Reading passage:
=== Begin Enclosure ===
None of this is a flaw in file-saver. It is the standard trust boundary problem of any export feature, and it applies equally if you replace the library with native APIs.

Native alternatives in 2025

Modern browsers have narrowed the gap that FileSaver.js was built to bridge. Two options cover most use cases.

The anchor download pattern works everywhere that matters today, including current Safari:

function saveBlob(blob, filename) {
  const url = URL.createObjectURL(blob);
  const a = document.createElement('a');
  a.href = url;
  a.download = filename;
  a.click();
  URL.revokeObjectURL(url);
}

The File System Access API (showSaveFilePicker) gives users a real save dialog and supports streaming large files without buffering everything in memory. As of 2025 it ships in Chromium-based browsers but not in Firefox or Safari, so it needs the anchor pattern as a fallback:

if ('showSaveFilePicker' in window) {
  const handle = await window.showSaveFilePicker({
    suggestedName: 'export.csv',
    types: [{ description: 'CSV', accept: { 'text/csv': ['.csv'] } }],
  });
  const writable = await handle.createWritable();
  await writable.write(blob);
  await writable.close();
} else {
  saveBlob(blob, 'export.csv');
}

If your browser support matrix starts at evergreen browsers, ten lines of your own code eliminate the dependency entirely. If you still support legacy Safari or embedded WebViews with odd behavior, keeping the npm file saver package is a defensible choice — it encodes years of quirk knowledge you do not want to rediscover.
=== End Enclosure ===
Supplied data:
=== Begin Enclosure ===
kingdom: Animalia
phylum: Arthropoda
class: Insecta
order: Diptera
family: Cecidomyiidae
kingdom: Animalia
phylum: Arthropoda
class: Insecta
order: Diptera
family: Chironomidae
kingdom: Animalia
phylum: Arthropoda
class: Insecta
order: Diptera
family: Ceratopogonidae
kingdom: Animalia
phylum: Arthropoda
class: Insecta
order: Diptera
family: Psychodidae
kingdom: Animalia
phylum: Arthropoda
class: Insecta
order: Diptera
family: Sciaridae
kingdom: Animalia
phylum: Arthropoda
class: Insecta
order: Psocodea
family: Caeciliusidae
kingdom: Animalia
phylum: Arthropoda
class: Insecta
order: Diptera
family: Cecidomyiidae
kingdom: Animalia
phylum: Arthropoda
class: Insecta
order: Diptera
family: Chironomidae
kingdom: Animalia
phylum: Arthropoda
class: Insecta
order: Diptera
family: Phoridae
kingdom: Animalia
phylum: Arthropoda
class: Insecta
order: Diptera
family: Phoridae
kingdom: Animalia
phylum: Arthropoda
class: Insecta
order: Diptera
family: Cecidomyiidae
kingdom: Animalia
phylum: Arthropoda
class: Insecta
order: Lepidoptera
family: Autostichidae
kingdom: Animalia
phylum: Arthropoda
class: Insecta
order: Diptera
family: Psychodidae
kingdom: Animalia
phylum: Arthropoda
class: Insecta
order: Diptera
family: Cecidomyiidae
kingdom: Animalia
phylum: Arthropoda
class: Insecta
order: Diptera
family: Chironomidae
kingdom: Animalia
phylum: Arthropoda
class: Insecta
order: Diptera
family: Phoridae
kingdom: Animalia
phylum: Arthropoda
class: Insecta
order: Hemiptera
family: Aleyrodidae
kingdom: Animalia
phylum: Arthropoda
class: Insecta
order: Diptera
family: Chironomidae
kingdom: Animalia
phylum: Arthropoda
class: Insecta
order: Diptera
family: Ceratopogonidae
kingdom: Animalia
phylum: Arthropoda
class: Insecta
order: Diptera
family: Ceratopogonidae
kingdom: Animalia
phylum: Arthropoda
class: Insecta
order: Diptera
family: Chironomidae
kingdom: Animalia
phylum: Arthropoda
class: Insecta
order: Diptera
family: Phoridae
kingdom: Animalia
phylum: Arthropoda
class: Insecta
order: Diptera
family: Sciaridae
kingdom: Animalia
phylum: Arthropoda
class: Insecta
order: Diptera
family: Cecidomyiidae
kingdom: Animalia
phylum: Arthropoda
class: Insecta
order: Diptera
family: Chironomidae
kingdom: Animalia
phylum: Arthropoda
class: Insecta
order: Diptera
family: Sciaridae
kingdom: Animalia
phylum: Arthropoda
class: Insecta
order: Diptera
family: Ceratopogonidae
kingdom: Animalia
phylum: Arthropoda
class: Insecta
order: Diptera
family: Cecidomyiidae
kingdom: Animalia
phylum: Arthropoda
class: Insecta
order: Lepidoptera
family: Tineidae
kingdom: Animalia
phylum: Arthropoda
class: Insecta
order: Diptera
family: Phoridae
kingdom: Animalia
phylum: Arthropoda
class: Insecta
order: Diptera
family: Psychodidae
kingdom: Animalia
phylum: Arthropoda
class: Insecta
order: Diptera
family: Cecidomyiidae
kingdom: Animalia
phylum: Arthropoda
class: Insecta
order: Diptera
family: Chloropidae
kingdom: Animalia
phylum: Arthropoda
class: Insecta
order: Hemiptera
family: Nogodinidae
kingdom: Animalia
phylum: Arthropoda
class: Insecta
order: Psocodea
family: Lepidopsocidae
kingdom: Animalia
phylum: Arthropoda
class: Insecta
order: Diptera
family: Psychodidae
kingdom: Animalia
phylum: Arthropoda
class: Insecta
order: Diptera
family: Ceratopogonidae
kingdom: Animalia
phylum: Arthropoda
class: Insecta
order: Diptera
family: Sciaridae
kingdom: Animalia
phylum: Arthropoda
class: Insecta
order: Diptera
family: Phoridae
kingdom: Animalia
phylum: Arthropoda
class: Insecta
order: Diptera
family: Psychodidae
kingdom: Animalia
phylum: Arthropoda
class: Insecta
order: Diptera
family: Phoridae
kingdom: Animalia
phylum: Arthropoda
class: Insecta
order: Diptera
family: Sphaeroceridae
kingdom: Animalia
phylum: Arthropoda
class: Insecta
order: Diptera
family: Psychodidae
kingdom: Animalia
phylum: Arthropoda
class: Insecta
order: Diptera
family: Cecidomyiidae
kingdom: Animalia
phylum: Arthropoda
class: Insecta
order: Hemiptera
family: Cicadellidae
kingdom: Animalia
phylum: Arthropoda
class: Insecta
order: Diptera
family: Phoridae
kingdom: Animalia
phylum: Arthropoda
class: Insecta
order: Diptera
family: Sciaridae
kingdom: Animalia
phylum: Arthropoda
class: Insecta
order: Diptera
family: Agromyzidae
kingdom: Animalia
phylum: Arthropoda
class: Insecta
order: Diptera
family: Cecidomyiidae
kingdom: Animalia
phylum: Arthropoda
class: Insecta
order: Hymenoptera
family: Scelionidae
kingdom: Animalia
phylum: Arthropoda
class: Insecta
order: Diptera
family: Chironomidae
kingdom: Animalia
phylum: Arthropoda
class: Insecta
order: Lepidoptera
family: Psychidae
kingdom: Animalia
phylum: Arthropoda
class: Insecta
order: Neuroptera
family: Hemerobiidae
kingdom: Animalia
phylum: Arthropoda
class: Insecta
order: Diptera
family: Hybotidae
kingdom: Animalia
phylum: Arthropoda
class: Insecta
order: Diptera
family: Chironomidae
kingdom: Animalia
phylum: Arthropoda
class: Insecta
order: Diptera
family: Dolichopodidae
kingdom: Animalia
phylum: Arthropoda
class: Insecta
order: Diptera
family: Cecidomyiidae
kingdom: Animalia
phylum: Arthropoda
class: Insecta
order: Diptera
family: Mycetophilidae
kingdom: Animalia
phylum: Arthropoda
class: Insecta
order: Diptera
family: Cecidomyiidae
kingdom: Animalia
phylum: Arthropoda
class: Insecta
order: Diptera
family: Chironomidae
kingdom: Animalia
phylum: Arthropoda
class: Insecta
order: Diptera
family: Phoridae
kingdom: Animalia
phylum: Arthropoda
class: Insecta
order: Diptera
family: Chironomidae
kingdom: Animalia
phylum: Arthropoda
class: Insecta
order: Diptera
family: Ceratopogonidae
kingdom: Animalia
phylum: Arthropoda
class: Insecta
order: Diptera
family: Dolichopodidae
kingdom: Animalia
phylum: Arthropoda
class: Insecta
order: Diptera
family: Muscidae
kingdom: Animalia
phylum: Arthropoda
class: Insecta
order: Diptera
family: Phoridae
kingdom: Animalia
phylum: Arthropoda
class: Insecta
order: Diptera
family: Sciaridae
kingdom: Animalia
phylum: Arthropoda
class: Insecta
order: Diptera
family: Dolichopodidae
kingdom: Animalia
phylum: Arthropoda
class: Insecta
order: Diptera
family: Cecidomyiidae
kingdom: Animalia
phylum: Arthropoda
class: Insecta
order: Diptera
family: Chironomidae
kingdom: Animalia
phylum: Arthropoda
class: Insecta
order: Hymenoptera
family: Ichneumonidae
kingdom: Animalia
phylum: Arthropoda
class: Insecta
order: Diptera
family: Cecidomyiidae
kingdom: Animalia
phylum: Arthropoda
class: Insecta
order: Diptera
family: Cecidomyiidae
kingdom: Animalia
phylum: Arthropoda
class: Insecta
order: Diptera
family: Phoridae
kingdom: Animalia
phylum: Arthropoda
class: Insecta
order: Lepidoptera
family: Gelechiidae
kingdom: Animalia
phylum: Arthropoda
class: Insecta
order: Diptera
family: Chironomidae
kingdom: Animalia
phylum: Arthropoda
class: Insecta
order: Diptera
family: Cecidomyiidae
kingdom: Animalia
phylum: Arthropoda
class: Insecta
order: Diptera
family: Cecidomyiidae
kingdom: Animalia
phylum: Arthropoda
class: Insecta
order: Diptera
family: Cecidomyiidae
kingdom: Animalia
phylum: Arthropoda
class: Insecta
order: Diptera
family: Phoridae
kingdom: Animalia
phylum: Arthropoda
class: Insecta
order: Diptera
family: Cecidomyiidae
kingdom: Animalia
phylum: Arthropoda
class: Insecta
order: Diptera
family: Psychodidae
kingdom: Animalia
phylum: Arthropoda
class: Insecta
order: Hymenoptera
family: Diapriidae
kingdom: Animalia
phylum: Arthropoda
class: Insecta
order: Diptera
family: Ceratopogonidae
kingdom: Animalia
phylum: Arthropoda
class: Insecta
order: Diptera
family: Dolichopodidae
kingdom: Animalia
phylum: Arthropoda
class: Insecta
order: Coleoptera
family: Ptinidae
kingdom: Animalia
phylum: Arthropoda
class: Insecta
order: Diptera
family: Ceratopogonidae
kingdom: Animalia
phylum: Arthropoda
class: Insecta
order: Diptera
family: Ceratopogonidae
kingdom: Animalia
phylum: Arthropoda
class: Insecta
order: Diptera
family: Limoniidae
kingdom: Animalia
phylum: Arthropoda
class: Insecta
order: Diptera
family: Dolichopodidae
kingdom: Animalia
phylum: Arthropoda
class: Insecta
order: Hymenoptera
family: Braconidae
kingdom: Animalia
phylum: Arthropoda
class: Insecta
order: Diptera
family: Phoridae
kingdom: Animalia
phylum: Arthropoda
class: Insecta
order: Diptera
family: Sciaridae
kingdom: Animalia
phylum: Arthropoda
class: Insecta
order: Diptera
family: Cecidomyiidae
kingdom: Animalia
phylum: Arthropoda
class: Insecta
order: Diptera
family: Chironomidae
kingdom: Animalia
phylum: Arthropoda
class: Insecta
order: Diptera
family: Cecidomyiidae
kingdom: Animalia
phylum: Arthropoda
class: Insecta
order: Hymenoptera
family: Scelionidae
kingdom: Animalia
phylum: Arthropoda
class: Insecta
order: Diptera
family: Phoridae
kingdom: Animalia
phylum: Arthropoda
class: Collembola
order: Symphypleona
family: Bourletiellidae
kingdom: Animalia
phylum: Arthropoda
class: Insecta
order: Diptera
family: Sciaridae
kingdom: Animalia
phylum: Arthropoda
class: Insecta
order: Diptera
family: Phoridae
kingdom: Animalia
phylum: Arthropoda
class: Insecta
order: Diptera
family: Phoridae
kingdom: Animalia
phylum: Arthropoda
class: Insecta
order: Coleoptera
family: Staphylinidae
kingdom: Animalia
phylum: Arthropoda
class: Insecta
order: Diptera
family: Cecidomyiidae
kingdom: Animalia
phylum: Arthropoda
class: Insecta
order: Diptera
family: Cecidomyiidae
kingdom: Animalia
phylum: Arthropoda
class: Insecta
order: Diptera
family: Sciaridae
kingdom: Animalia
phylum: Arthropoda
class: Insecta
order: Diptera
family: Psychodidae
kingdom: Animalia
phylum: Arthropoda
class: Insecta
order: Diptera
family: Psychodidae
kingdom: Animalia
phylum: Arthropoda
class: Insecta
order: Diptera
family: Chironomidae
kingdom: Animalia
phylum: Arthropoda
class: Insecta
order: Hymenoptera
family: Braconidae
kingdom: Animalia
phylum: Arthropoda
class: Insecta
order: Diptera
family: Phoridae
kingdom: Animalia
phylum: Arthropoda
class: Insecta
=== End Enclosure ===
Problem 1:
Answer from the text on saving files in the browser:
(a) As of 2025, which browsers ship showSaveFilePicker?
(b) Besides a real save dialog, what does the File System Access API support?
(c) What does keeping the npm file saver package encode?
Problem 2: Write the next part of the text on saving files in the browser, picking up after its final sentence.
The material comes from a source unrelated to the text on saving files in the browser.

Exercise output 1:
(a) Chromium-based browsers, not Firefox or Safari.
(b) Streaming large files without buffering everything in memory.
(c) Years of quirk knowledge you do not want to rediscover.

Exercise output 2:
Wrappers and lookalikes

The ecosystem around file-saver has a few traps worth knowing:

  • filesaver.js (lowercase, no hyphen) and other near-name packages exist on npm. Some are legitimate historical mirrors; some are stale forks. Always install file-saver exactly, and watch for typosquats like file-savers or filesaver in code review.
  • Framework wrappers such as ngx-filesaver for Angular add convenience but another maintainer to trust. Check that the wrapper pins a sane version of the core library.
  • @types/file-saver provides TypeScript definitions and is maintained separately through DefinitelyTyped; version drift between the types and the library is harmless here because the API has not changed.

Typosquatting checks are tedious to do by hand across a large monorepo, which is where automated dependency review in CI earns its keep. If you want a structured way to evaluate packages like this one, the Safeguard Academy has hands-on material on scoring dependency health beyond "does it have CVEs."

Keep it or drop it: a decision rubric

  • Keep if you support older browsers or WebViews, the package is already in your tree, and you pin exact versions with lockfile review. Dormant plus zero-deps plus no CVEs is an acceptable risk profile.
  • Replace with native code if you target evergreen browsers only. Fewer dependencies means fewer hijack targets and one less entry in every SBOM and audit.
  • Never vendor-fork casually. If you do fork to patch a quirk, you now own the maintenance burden the original author set down.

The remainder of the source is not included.